As a part of its annual forecast for housing, Trulia commissioned Harris Poll to conduct a survey in November of about 2,000 Americans concerning their hopes and fears on housing. The survey indicated that the American Dream of home ownership is alive and well and continues its resurgence since the economic downturn.  The blog states that the percentage of Americans who dream of owning a home is up 1 point to 75% and up 2 points among millennials to 80%. But 22% of Americans believe it will be harder to get a mortgage in 2016.

Hesitant households in the title of the article is a reference to the obstacles consumers perceive to buying a home:  down payments, credit history, qualifying for a mortgage and increasing home prices are the top four.

Costly coasts are the expensive metro markets in the West and Northeast. Trulia is expecting those markets to cool because affordability has decreased, homes are staying on the market longer, and saving for a down payment is taking decades.
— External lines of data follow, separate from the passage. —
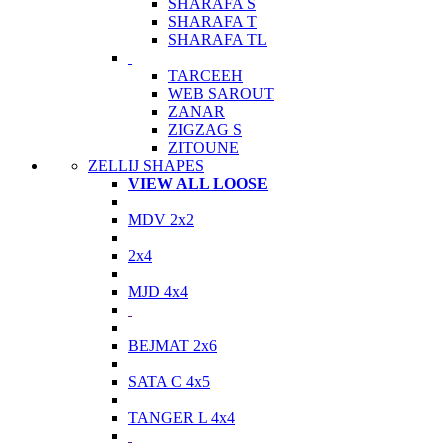
SHARAFA S
SHARAFA T
SHARAFA TL
TARCEEH
WEB SAROUT
ZANAR
ZIGZAG S
ZITOUNE
ZELLIJ SHAPES
VIEW ALL LOOSE
MDV 2x2
2x4
MJD 4x4
BEJMAT 2x6
SATA C 4x5
TANGER L 4x4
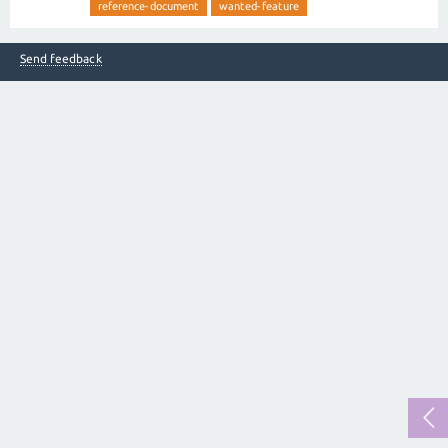
reference-document
wanted-feature
Send feedback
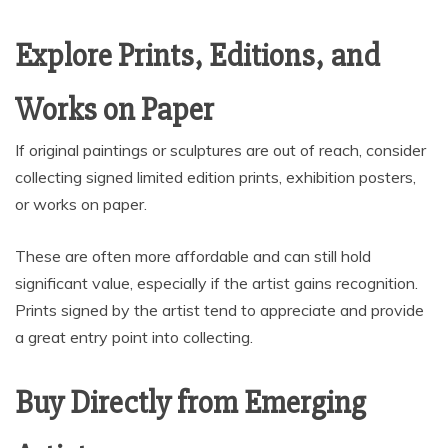
Explore Prints, Editions, and
Works on Paper
If original paintings or sculptures are out of reach, consider
collecting signed limited edition prints, exhibition posters,
or works on paper.
These are often more affordable and can still hold
significant value, especially if the artist gains recognition.
Prints signed by the artist tend to appreciate and provide
a great entry point into collecting.
Buy Directly from Emerging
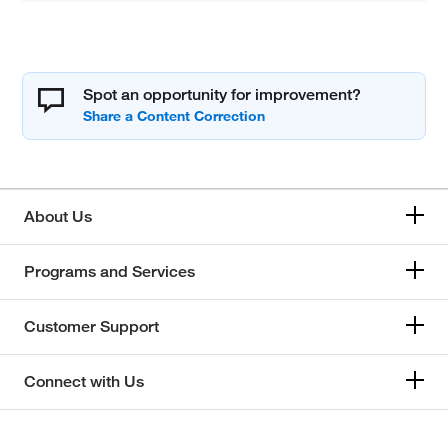
Spot an opportunity for improvement?
About Us
Programs and Services
Customer Support
Connect with Us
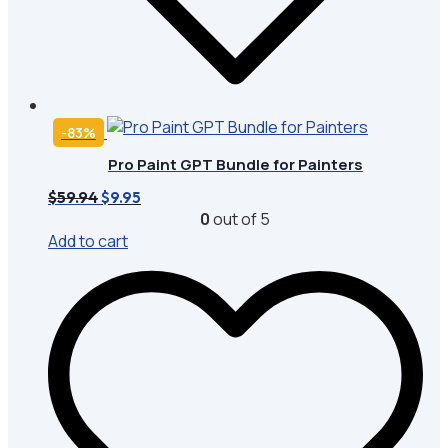
-83%
Pro Paint GPT Bundle for Painters
Original
Current
$
59.94
$
9.95
price
price
0
out of 5
was:
is:
Add to cart
$59.94.
$9.95.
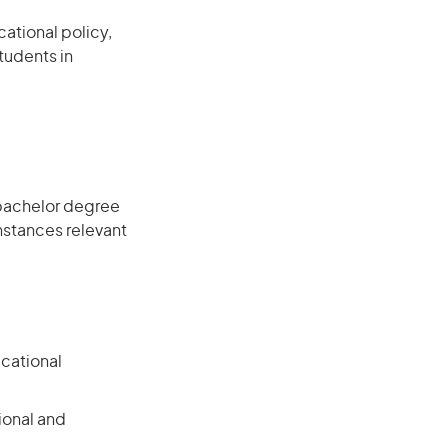
ational policy,
tudents in
 bachelor degree
instances relevant
ucational
ional and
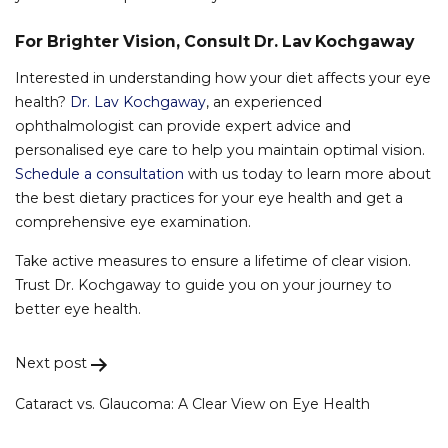
For Brighter Vision, Consult Dr. Lav Kochgaway
Interested in understanding how your diet affects your eye
health?
Dr. Lav Kochgaway
, an experienced
ophthalmologist can provide expert advice and
personalised eye care to help you maintain optimal vision.
Schedule a consultation
with us today to learn more about
the best dietary practices for your eye health and get a
comprehensive eye examination.
Take active measures to ensure a lifetime of clear vision.
Trust Dr. Kochgaway to guide you on your journey to
better eye health.
Next post
Post
navigation
Cataract vs. Glaucoma: A Clear View on Eye Health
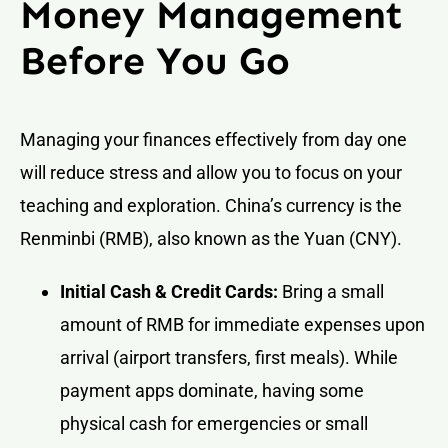
Money Management
Before You Go
Managing your finances effectively from day one
will reduce stress and allow you to focus on your
teaching and exploration. China’s currency is the
Renminbi (RMB), also known as the Yuan (CNY).
Initial Cash & Credit Cards:
Bring a small
amount of RMB for immediate expenses upon
arrival (airport transfers, first meals). While
payment apps dominate, having some
physical cash for emergencies or small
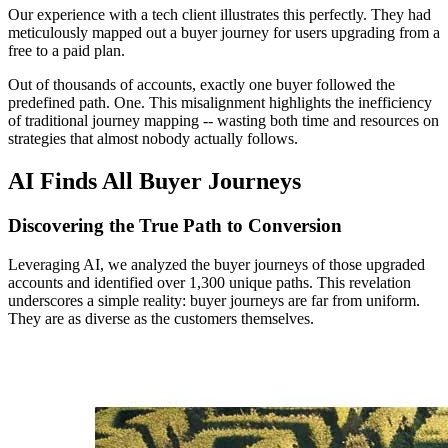
Our experience with a tech client illustrates this perfectly. They had
meticulously mapped out a buyer journey for users upgrading from a
free to a paid plan.
Out of thousands of accounts, exactly one buyer followed the
predefined path. One. This misalignment highlights the inefficiency
of traditional journey mapping -- wasting both time and resources on
strategies that almost nobody actually follows.
AI Finds All Buyer Journeys
Discovering the True Path to Conversion
Leveraging AI, we analyzed the buyer journeys of those upgraded
accounts and identified over 1,300 unique paths. This revelation
underscores a simple reality: buyer journeys are far from uniform.
They are as diverse as the customers themselves.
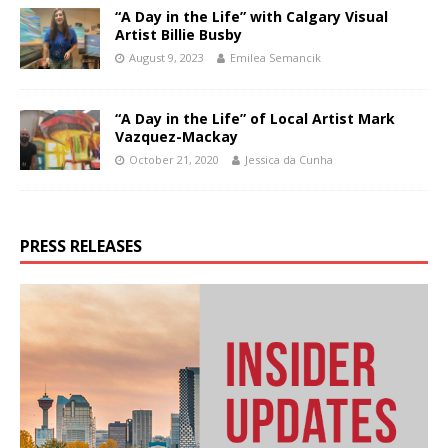
“A Day in the Life” with Calgary Visual
Artist Billie Busby
August 9, 2023
Emilea Semancik
“A Day in the Life” of Local Artist Mark
Vazquez-Mackay
October 21, 2020
Jessica da Cunha
PRESS RELEASES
In addition, consumers in those markets are pessimistic about housing.

The good news for us in The Palmetto State is that we are located in the so-called bargain belt, the highly affordable markets in the Midwest and South, where the survey shows consumers are upbeat about housing and where Trulia is expecting growth housing.
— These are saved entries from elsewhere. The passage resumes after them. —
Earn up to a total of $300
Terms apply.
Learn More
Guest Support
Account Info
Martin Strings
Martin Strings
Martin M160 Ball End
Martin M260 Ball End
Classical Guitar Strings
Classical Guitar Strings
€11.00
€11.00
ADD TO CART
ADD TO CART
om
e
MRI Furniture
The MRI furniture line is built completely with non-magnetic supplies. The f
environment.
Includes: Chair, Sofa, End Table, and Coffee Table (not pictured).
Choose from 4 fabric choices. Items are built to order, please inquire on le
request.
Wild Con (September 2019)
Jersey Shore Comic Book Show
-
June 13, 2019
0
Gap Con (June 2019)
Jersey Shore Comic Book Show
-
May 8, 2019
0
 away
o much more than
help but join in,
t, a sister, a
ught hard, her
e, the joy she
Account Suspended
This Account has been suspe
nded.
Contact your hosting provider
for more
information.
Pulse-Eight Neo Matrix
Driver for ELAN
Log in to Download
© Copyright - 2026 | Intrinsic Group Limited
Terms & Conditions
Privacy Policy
Trulia also identifies ten markets with the strongest potential for growth in 2016, and two of them are ours:

  1. Grand Rapids, Wyoming
  2. Charleston, South Carolina
  3. Austin, Texas
  4. Baton Rouge, Louisiana
  5. San Antonio, Texas
  6. Colorado Springs, Colorado
  7. Columbia, South Carolina
  8. Riverside-San Bernardino, California
  9. Las Vegas, Nevada
  10. Tacoma, Washington

Everyone paying attention is aware that the Federal Reserve has expressed a commitment to raising interest rates either by the end of the year or early in 2016, and we have seen the stock market respond each time Janet Yellen speaks on this topic. But if this projection and others that indicate the market in South Carolina will be strong in 2016 are correct, we should expect a strong 2016. Perhaps by the end of the first quarter, we will begin to feel the worst of the TRID transition is behind us, and we will be ready to embrace the growth we are anticipating.  Let’s all look forward to the ride!